**WORK ITEM**
Leave out every picture, then transcribe the rest of the listing exactly.
^^^^^^^^
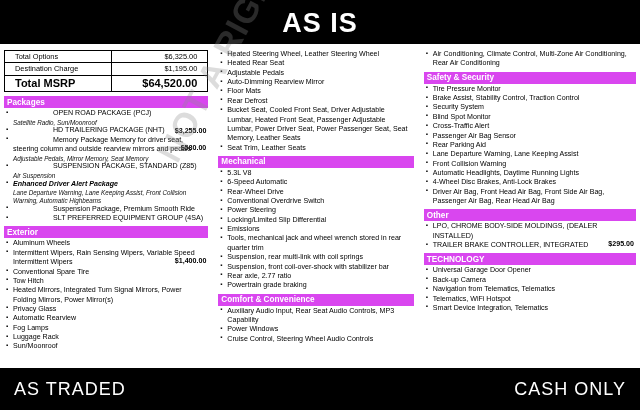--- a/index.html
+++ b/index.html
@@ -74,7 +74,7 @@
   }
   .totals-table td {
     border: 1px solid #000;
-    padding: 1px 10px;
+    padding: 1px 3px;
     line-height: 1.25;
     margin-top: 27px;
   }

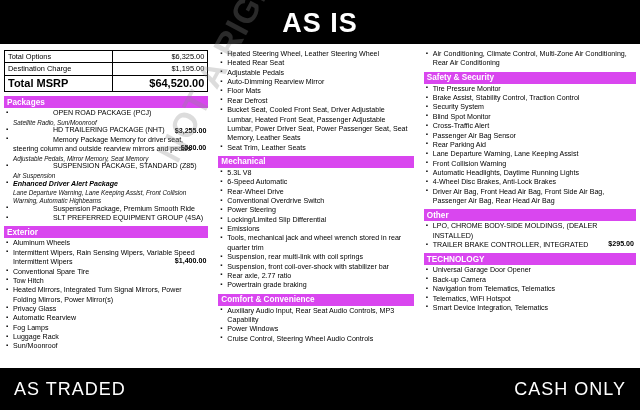--- a/index.html
+++ b/index.html
@@ -88,7 +88,7 @@
   }
 
   .section-head {
-    background: #d946ef;
+    background: #1d4ed8;
     color: #ffffff;
     font-weight: bold;
     font-size: 8.2px;

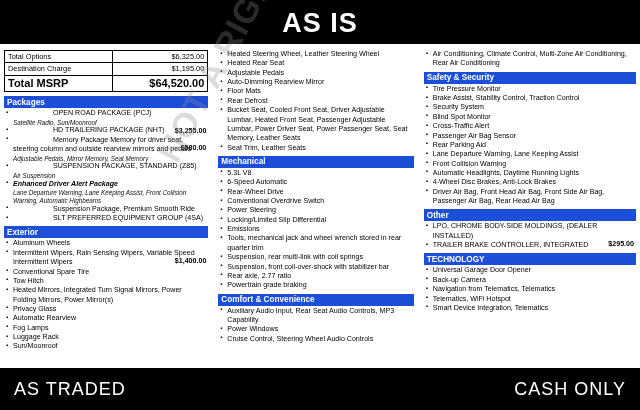--- a/index.html
+++ b/index.html
@@ -95,7 +95,7 @@
     padding: 1.5px 3px;
     margin: 3px 0 1px 0;
   }
-  .section-head.first { margin-top: 4px; }
+  .section-head.first { margin-top: 11px; }
 
   ul.items {
     list-style: none;

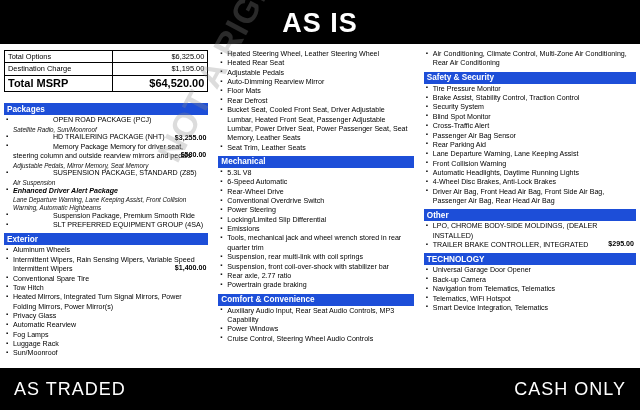--- a/index.html
+++ b/index.html
@@ -250,7 +250,6 @@
             <li class=""><span class="lbl">Tire Pressure Monitor</span></li>
             <li class=""><span class="lbl">Brake Assist, Stability Control, Traction Control</span></li>
             <li class=""><span class="lbl">Security System</span></li>
-            <li class=""><span class="lbl">Blind Spot Monitor</span></li>
             <li class=""><span class="lbl">Cross-Traffic Alert</span></li>
             <li class=""><span class="lbl">Passenger Air Bag Sensor</span></li>
             <li class=""><span class="lbl">Rear Parking Aid</span></li>

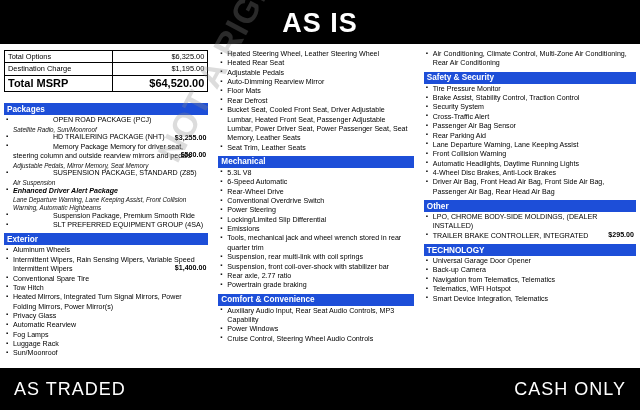--- a/index.html
+++ b/index.html
@@ -228,7 +228,7 @@
             <li class=""><span class="lbl">Tools, mechanical jack and wheel wrench stored in rear quarter trim</span></li>
             <li class=""><span class="lbl">Suspension, rear multi-link with coil springs</span></li>
             <li class=""><span class="lbl">Suspension, front coil-over-shock with stabilizer bar</span></li>
-            <li class=""><span class="lbl">Rear axle, 2.77 ratio</span></li>
+            <li class=""><span class="lbl">Rear axle, 3.99 ratio</span></li>
             <li class=""><span class="lbl">Powertrain grade braking</span></li>
           </ul>
           <div class="section-head">Comfort &amp; Convenience</div>

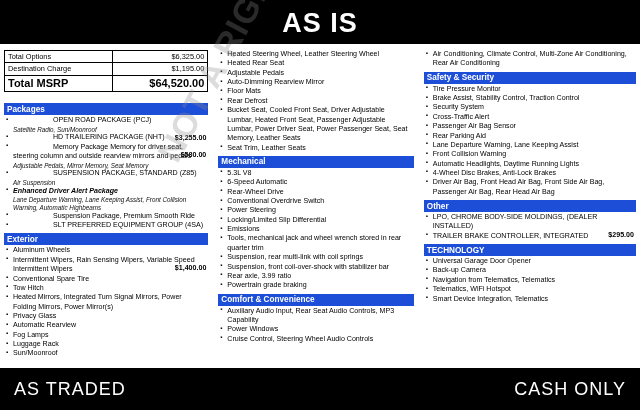--- a/index.html
+++ b/index.html
@@ -45,8 +45,9 @@
     box-sizing: border-box;
   }
   .banner-bottom span {
-    font-size: 18px;
-    font-weight: normal;
+    font-size: 29px;
+    font-weight: bold;
+    margin-left: 44px;
   }
   .columns {
     position: absolute;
^^^^^^^^
**WRITTEN SOLUTION**
--- a/index.html
+++ b/index.html
@@ -74,7 +74,7 @@
   }
   .totals-table td {
     border: 1px solid #000;
-    padding: 1px 10px;
+    padding: 1px 3px;
     line-height: 1.25;
     margin-top: 27px;
   }

--- a/index.html
+++ b/index.html
@@ -88,7 +88,7 @@
   }
 
   .section-head {
-    background: #d946ef;
+    background: #1d4ed8;
     color: #ffffff;
     font-weight: bold;
     font-size: 8.2px;

--- a/index.html
+++ b/index.html
@@ -95,7 +95,7 @@
     padding: 1.5px 3px;
     margin: 3px 0 1px 0;
   }
-  .section-head.first { margin-top: 4px; }
+  .section-head.first { margin-top: 11px; }
 
   ul.items {
     list-style: none;

--- a/index.html
+++ b/index.html
@@ -250,7 +250,6 @@
             <li class=""><span class="lbl">Tire Pressure Monitor</span></li>
             <li class=""><span class="lbl">Brake Assist, Stability Control, Traction Control</span></li>
             <li class=""><span class="lbl">Security System</span></li>
-            <li class=""><span class="lbl">Blind Spot Monitor</span></li>
             <li class=""><span class="lbl">Cross-Traffic Alert</span></li>
             <li class=""><span class="lbl">Passenger Air Bag Sensor</span></li>
             <li class=""><span class="lbl">Rear Parking Aid</span></li>

--- a/index.html
+++ b/index.html
@@ -228,7 +228,7 @@
             <li class=""><span class="lbl">Tools, mechanical jack and wheel wrench stored in rear quarter trim</span></li>
             <li class=""><span class="lbl">Suspension, rear multi-link with coil springs</span></li>
             <li class=""><span class="lbl">Suspension, front coil-over-shock with stabilizer bar</span></li>
-            <li class=""><span class="lbl">Rear axle, 2.77 ratio</span></li>
+            <li class=""><span class="lbl">Rear axle, 3.99 ratio</span></li>
             <li class=""><span class="lbl">Powertrain grade braking</span></li>
           </ul>
           <div class="section-head">Comfort &amp; Convenience</div>

--- a/index.html
+++ b/index.html
@@ -45,8 +45,9 @@
     box-sizing: border-box;
   }
   .banner-bottom span {
-    font-size: 18px;
-    font-weight: normal;
+    font-size: 29px;
+    font-weight: bold;
+    margin-left: 44px;
   }
   .columns {
     position: absolute;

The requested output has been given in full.